Document text

Hippo: Building Semantic Search for 100K+ Files

Traditional file search is broken. You type keywords and hope for the best. Hippo is different—it understands what you're looking for, even if you don't use the exact words. Here's how we built semantic search that works across 100,000+ files with sub-100ms latency.

The Problem with Keyword Search

You have a file called "Q3 Financial Report.pdf" but search for "third quarter revenue"—no results. You look for "meeting notes from Sarah" but the file is named "2024-03-15-standup.md"—nothing.

Keyword search fails because:

It matches strings, not meaning
You must remember exact file names
Related documents don't surface
Synonyms don't work

Semantic Search: Understanding Meaning

Semantic search transforms both your query and documents into numerical representations (embeddings) that capture meaning. Similar concepts have similar embeddings, regardless of exact words used.

"Q3 revenue"          →  [0.23, -0.15, 0.87, ...]
"third quarter sales" →  [0.25, -0.14, 0.89, ...]  ← Similar!

Dataset section
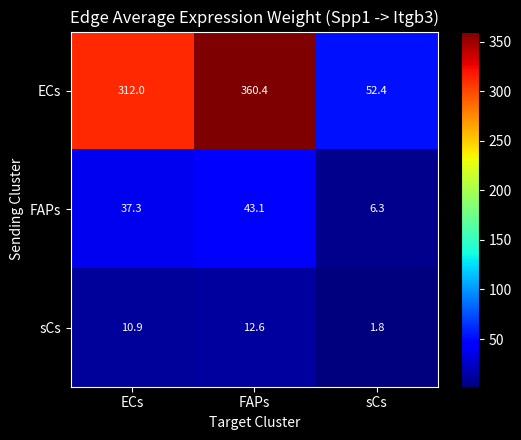

Is it true that sCs equals 3.8 at FAPs?

False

Task requirements
• A. Write out the Hippo write-up again, starting with "Semantic Search: Understanding" and going on through "exact words used.", substituting "vectors" for "embeddings".
• B. What latency does the Hippo write-up say its semantic search achieves across 100,000+ files?
The data has no connection to the Hippo write-up.

Solved problems
• A.
Semantic Search: Understanding Meaning

Semantic search transforms both your query and documents into numerical representations (vectors) that capture meaning. Similar concepts have similar vectors, regardless of exact words used.

• B. Sub-100ms latency.